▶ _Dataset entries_
_ _ _ _

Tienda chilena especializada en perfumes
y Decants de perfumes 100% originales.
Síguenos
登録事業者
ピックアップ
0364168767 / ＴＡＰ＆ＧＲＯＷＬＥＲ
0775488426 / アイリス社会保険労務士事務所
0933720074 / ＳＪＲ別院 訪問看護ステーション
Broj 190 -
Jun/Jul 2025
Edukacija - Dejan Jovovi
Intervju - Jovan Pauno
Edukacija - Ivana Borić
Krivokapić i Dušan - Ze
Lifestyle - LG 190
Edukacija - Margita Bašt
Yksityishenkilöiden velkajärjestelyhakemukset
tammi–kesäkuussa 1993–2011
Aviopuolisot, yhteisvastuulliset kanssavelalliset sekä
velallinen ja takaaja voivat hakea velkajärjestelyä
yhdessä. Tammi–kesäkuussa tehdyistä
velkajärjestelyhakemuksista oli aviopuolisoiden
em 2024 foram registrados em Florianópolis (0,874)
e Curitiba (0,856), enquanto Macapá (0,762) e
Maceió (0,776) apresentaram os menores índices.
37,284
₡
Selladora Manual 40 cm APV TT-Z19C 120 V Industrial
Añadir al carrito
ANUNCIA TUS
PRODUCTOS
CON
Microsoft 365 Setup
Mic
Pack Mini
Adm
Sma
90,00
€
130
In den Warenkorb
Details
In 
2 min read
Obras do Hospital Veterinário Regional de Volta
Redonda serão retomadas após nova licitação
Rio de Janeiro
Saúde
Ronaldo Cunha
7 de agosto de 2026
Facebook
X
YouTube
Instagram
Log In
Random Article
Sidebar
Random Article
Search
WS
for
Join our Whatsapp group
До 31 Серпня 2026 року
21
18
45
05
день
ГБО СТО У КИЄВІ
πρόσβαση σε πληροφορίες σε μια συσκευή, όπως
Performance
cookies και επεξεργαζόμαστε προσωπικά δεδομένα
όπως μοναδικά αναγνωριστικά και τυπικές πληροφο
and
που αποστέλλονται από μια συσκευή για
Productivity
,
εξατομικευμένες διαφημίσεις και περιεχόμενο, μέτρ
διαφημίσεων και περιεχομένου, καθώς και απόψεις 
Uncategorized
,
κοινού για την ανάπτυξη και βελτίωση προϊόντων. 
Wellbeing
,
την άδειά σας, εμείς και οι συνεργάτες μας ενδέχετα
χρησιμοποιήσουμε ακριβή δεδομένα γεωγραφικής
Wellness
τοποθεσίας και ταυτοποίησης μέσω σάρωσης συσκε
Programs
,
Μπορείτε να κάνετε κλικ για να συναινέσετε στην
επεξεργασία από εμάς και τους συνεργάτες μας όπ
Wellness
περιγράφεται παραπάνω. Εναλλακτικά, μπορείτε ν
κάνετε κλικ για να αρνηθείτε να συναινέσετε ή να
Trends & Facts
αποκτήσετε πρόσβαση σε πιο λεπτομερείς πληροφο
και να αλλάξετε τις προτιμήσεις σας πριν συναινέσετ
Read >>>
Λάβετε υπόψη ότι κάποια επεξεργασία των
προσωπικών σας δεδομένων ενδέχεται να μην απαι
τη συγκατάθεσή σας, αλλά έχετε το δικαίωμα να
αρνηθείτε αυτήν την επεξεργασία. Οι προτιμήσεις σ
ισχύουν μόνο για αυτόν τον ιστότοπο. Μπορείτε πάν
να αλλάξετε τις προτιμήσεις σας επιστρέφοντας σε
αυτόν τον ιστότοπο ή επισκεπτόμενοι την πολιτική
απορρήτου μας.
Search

_ _ _ _

▶ _Work item_
Turn every line in the items above into a numbered list, leaving out any blank lines.

▶ _Exercise solution_
1. Tienda chilena especializada en perfumes
2. y Decants de perfumes 100% originales.
3. Síguenos
4. 登録事業者
5. ピックアップ
6. 0364168767 / ＴＡＰ＆ＧＲＯＷＬＥＲ
7. 0775488426 / アイリス社会保険労務士事務所
8. 0933720074 / ＳＪＲ別院 訪問看護ステーション
9. Broj 190 -
10. Jun/Jul 2025
11. Edukacija - Dejan Jovovi
12. Intervju - Jovan Pauno
13. Edukacija - Ivana Borić
14. Krivokapić i Dušan - Ze
15. Lifestyle - LG 190
16. Edukacija - Margita Bašt
17. Yksityishenkilöiden velkajärjestelyhakemukset
18. tammi–kesäkuussa 1993–2011
19. Aviopuolisot, yhteisvastuulliset kanssavelalliset sekä
20. velallinen ja takaaja voivat hakea velkajärjestelyä
21. yhdessä. Tammi–kesäkuussa tehdyistä
22. velkajärjestelyhakemuksista oli aviopuolisoiden
23. em 2024 foram registrados em Florianópolis (0,874)
24. e Curitiba (0,856), enquanto Macapá (0,762) e
25. Maceió (0,776) apresentaram os menores índices.
26. 37,284
27. ₡
28. Selladora Manual 40 cm APV TT-Z19C 120 V Industrial
29. Añadir al carrito
30. ANUNCIA TUS
31. PRODUCTOS
32. CON
33. Microsoft 365 Setup
34. Mic
35. Pack Mini
36. Adm
37. Sma
38. 90,00
39. €
40. 130
41. In den Warenkorb
42. Details
43. In 
44. 2 min read
45. Obras do Hospital Veterinário Regional de Volta
46. Redonda serão retomadas após nova licitação
47. Rio de Janeiro
48. Saúde
49. Ronaldo Cunha
50. 7 de agosto de 2026
51. Facebook
52. X
53. YouTube
54. Instagram
55. Log In
56. Random Article
57. Sidebar
58. Random Article
59. Search
60. WS
61. for
62. Join our Whatsapp group
63. До 31 Серпня 2026 року
64. 21
65. 18
66. 45
67. 05
68. день
69. ГБО СТО У КИЄВІ
70. πρόσβαση σε πληροφορίες σε μια συσκευή, όπως
71. Performance
72. cookies και επεξεργαζόμαστε προσωπικά δεδομένα
73. όπως μοναδικά αναγνωριστικά και τυπικές πληροφο
74. and
75. που αποστέλλονται από μια συσκευή για
76. Productivity
77. ,
78. εξατομικευμένες διαφημίσεις και περιεχόμενο, μέτρ
79. διαφημίσεων και περιεχομένου, καθώς και απόψεις 
80. Uncategorized
81. ,
82. κοινού για την ανάπτυξη και βελτίωση προϊόντων. 
83. Wellbeing
84. ,
85. την άδειά σας, εμείς και οι συνεργάτες μας ενδέχετα
86. χρησιμοποιήσουμε ακριβή δεδομένα γεωγραφικής
87. Wellness
88. τοποθεσίας και ταυτοποίησης μέσω σάρωσης συσκε
89. Programs
90. ,
91. Μπορείτε να κάνετε κλικ για να συναινέσετε στην
92. επεξεργασία από εμάς και τους συνεργάτες μας όπ
93. Wellness
94. περιγράφεται παραπάνω. Εναλλακτικά, μπορείτε ν
95. κάνετε κλικ για να αρνηθείτε να συναινέσετε ή να
96. Trends & Facts
97. αποκτήσετε πρόσβαση σε πιο λεπτομερείς πληροφο
98. και να αλλάξετε τις προτιμήσεις σας πριν συναινέσετ
99. Read >>>
100. Λάβετε υπόψη ότι κάποια επεξεργασία των
101. προσωπικών σας δεδομένων ενδέχεται να μην απαι
102. τη συγκατάθεσή σας, αλλά έχετε το δικαίωμα να
103. αρνηθείτε αυτήν την επεξεργασία. Οι προτιμήσεις σ
104. ισχύουν μόνο για αυτόν τον ιστότοπο. Μπορείτε πάν
105. να αλλάξετε τις προτιμήσεις σας επιστρέφοντας σε
106. αυτόν τον ιστότοπο ή επισκεπτόμενοι την πολιτική
107. απορρήτου μας.
108. Search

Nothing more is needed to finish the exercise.